■ Text extract

In the beginning, there’s just ERROR codes

Hi all,

I want to write a post inspired by real-life developer work that took place back at Capital One.

Alright, let’s imagine that junior engineer Andrea needs to write APIs for Enterprise data-layer held objects. She’s been tasked to write APIs so that internal developers on other teams can execute CRUD – create, read, update, and delete – operations on Enterprise objects. The APIs not only enhance scalability, but allow for further processing and verification steps ( e.g. ACLs, rate limiting, resource sharing )

When she initially wrote the APIs, she did think about error handling, but from the scope of HTTP status codes ( see https://en.wikipedia.org/wiki/List_of_HTTP_status_codes ), such as the 400 bad request error. This error is introduced for cases that backend servers can not process requests due to possible client-side errors ( e.g. badly formatted inputs or deceptive inputs ).

In the initial version, everything seems dandy and working fine. And for a context of a standalone web application with a single client and a single server, it’s ( mostly ) sufficient to return numeric status codes. But problems arise up in the future.

Trouble brews months later !

Alright, so senior engineer Javier has to develop our his team’s application, which operates on the same set of Enterprise objects. This means that his application behaves as a client, and executes Andrea’s API calls, exposed as conventional HTTP /GET, /POST, /PUT, and /DELETE methods. Javier recognizes on client-side development that he needs to introduce error handling paths ( e.g. halting his program or engaging in graceful degradation and capturing bad payloads in a dead letter queue ) in the event of 4xx errors when executing /GET calls.

But there’s a gotcha.

He’s running into a problem where he runs into a 4xx issue, but it turns out that the client-side payload is actually well-formed. Everything is correct there. What’s going on? 4xx should be a client-side issue, right? I clearly shouldn’t be failing a request – or event the processing of my events – if things are all and good here.

■ Data section
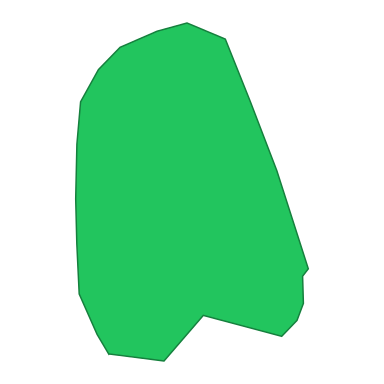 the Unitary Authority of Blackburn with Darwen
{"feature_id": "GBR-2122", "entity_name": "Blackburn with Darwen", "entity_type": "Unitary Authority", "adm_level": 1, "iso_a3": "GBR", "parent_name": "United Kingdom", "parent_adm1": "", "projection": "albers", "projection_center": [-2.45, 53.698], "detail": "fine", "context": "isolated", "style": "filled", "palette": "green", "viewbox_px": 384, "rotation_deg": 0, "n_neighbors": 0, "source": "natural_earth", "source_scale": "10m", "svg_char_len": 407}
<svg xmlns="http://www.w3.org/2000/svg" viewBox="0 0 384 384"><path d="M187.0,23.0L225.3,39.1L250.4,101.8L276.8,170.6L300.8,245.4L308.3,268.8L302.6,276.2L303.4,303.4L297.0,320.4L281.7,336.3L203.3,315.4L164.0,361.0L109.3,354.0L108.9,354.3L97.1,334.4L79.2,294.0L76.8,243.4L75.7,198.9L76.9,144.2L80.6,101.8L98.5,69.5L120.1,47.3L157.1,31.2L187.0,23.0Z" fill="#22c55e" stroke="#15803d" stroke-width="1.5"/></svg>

■ What this task involves
Please condense the paragraph in the error-codes post that begins "Alright, let's imagine that junior engineer Andrea" into a short bulleted list that keeps its main facts. The data is separate material from the error-codes post.

■ Solved problem
- Junior engineer Andrea must write APIs for Enterprise data-layer held objects.
- The APIs let internal developers on other teams perform CRUD operations (create, read, update, delete) on Enterprise objects.
- They enhance scalability and allow further processing and verification steps, such as ACLs, rate limiting, and resource sharing.